FAI CUP QUARTER-FINALS:Graham Barrett has had his fair share of ups and downs. He hopes the tide will turn in Tallaght, writes EMMET MALONE
HE IS, he admits, unlikely to make the starting line-up for this evening’s game in Santry but after years of looking for fresh starts in some far flung places, Graham Barrett looks happy to be home again. The Dubliner turns 28 next month and there is a clear sense that serious injuries robbed him of what should have been some of the best years of his career.
Now, though, Barrett is close to competing for a place in the starting line-up of his hometown club and with Shamrock Rovers firmly in the hunt for a double that feels like a pretty good place to be.
Highly regarded since his teens for his technical ability, Barrett was one of the countless young stars who couldn’t quite negotiate the hazardous journey from Arsenal’s academy to the club’s first team. Having been part of the Irish under-17 side to win the European Championships in Scotland 11 years ago, though, there was still considerable faith at home that he would bounce back and make his name at the highest level.

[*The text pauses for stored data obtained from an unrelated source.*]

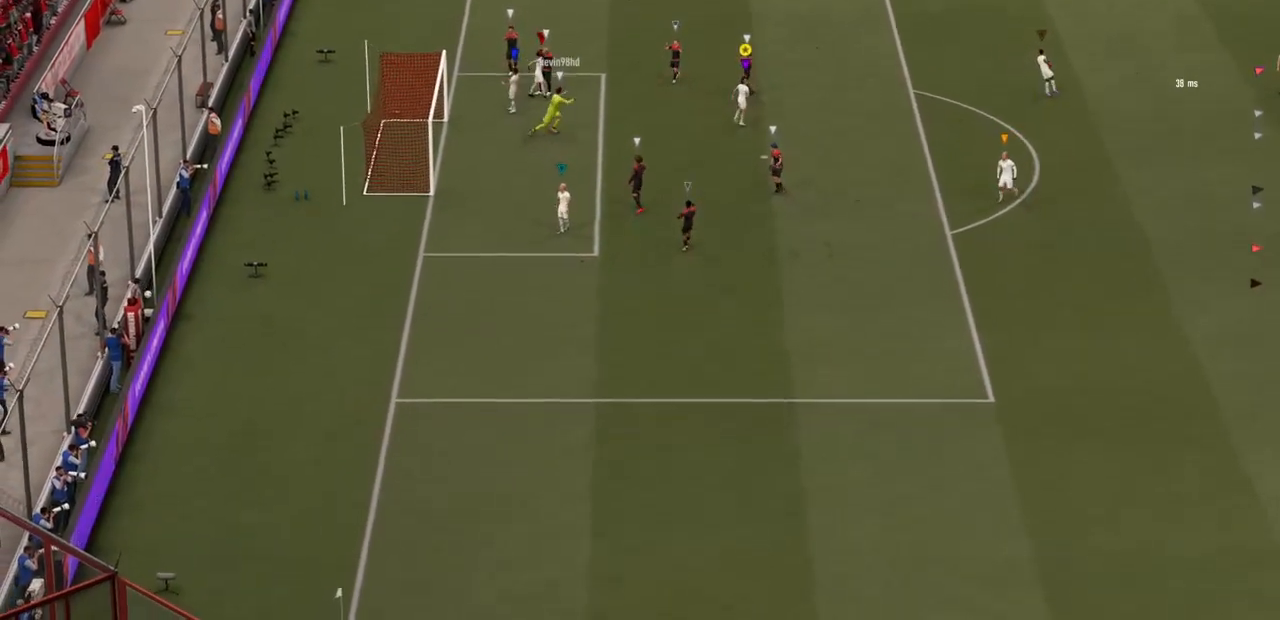
{"buttons": [], "left_stick": "down", "right_stick": "center", "events": [[50, "left_stick", "down"]]}
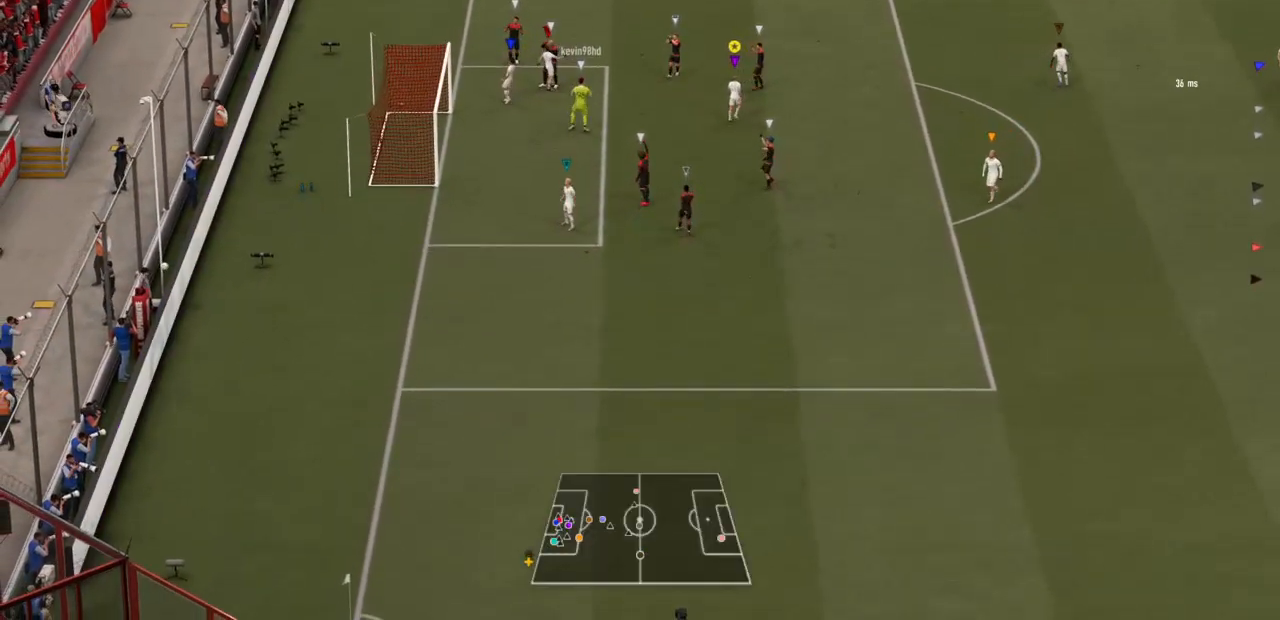
{"buttons": [], "left_stick": "down", "right_stick": "center", "events": [[217, "left_stick", "center"], [283, "left_stick", "down"]]}
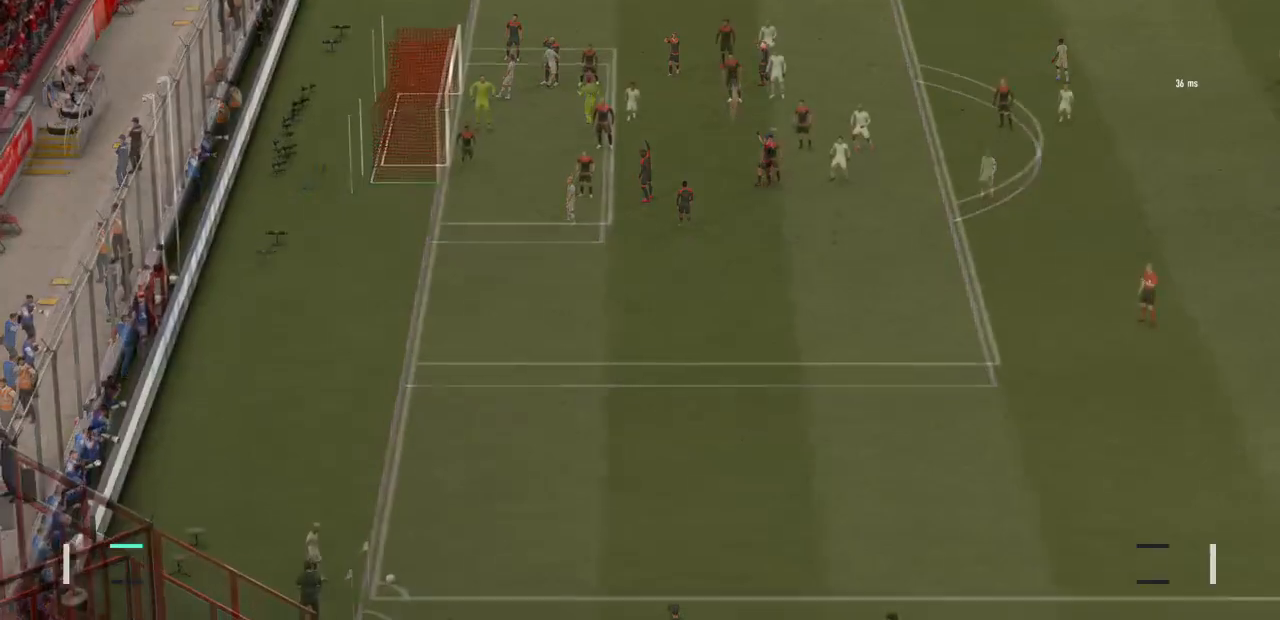
{"buttons": ["R2"], "left_stick": "down", "right_stick": "center", "events": [[317, "R2", "down"]]}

Under Mick McCarthy and then Brian Kerr there were a total of six full international caps, with the striker scoring on his first appearance in Norway and his first start, against Jamaica in London, but at club level things didn’t quite click in the way they should have. Then ligament damage sustained in late 2005 effectively doomed his career at Coventry and further problems cast a shadow over his time at Falkirk, from which he never fully emerged.
A spell at St Johnstone and trials in England followed, but when the idea of joining Rovers came up, he didn’t have to give the idea too much thought.

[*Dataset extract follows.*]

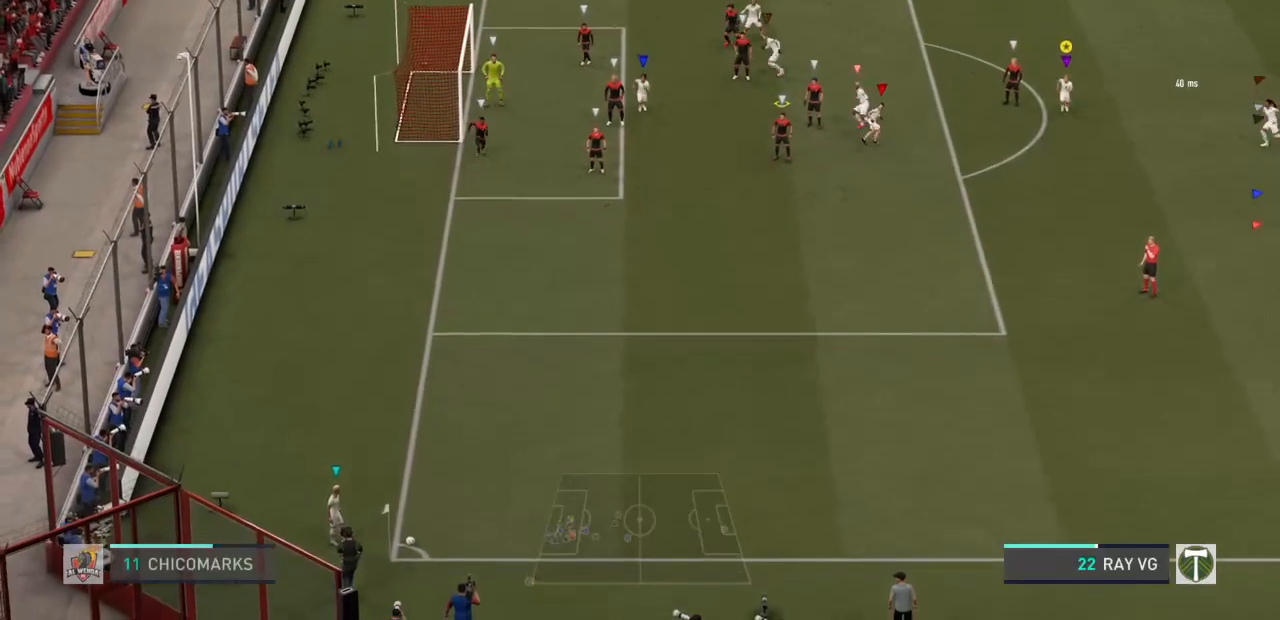
{"buttons": ["R2"], "left_stick": "down", "right_stick": "center", "events": []}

“I had options to stay over there but they weren’t the right ones,” he says. “I could have gone on trial at a few places too but I’d seen the way things were coming along with Rovers in Tallaght from when I’d be home visiting me mam every summer (he grew up in and played for Kilnamanagh before heading to London), so the whole thing sort of interested me.

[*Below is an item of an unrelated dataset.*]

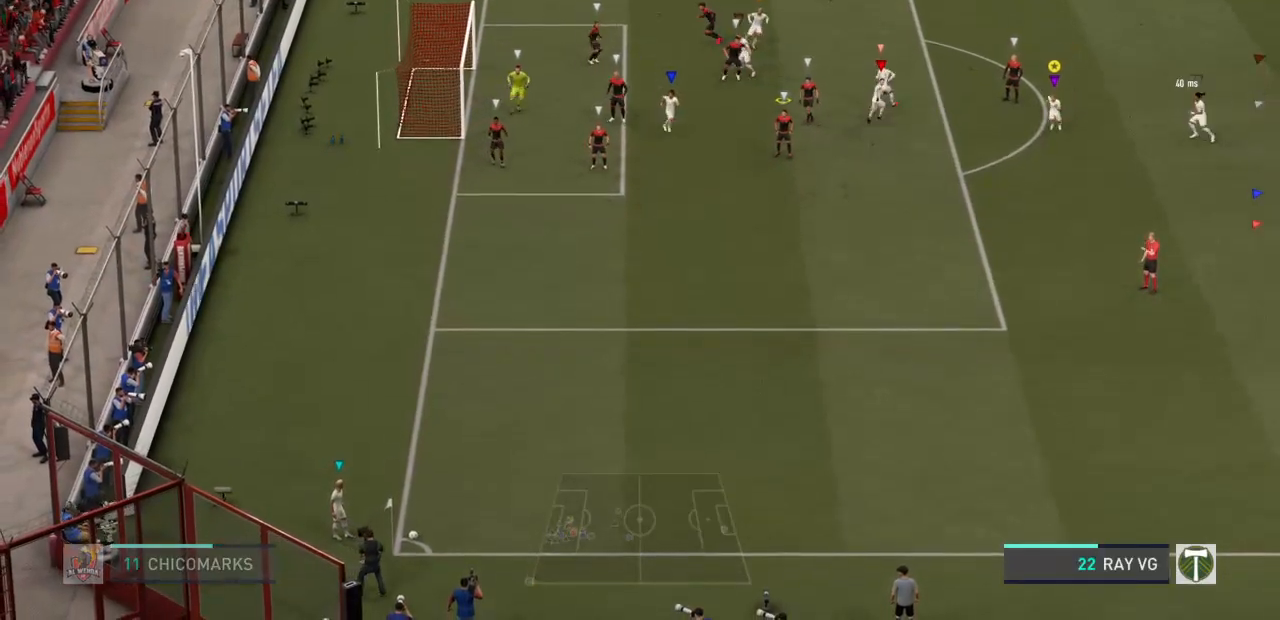
{"buttons": ["R2"], "left_stick": "down", "right_stick": "center", "events": []}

“Then, this summer, I went to see them a few times and there was a great buzz up there, it was massive, so that and the few chats I had with people persuaded me that it was the thing to do.”
To judge by his tone, Barrett, never exactly the brashest of players, comes across as having some lingering doubts about his ability to get fully fit and stay that way again but he insists that it’s not the case. Energised by the faith of Rovers boss Michael O’Neill and armed with a training regime specifically designed to get him firing on all cylinders again, the soft-spoken striker is adamant he can make an impact here.
“Look,” he says, “there are bound to be big question marks about my physical condition because of all the injuries and I’d be lying to say that they haven’t affected me, but the aim over the next few months is to prove my fitness, to show that I can still compete at this level and prove that I’m still a good player.”
A little weary, perhaps, of the emphasis that is placed on the setbacks that have befallen him during his career post-Highbury, Barrett pointedly shifts the conversation to the positives of what he has achieved down the years. “I’ve experienced some great things in my career, worked with some unbelievable managers (the full list is certainly long but also impressive, with the likes of Arsene Wenger, Liam Brady and Steve Coppell all featuring), I’ve played for my country at the highest level six times, so I’ve been very lucky, that’s the way I look at it.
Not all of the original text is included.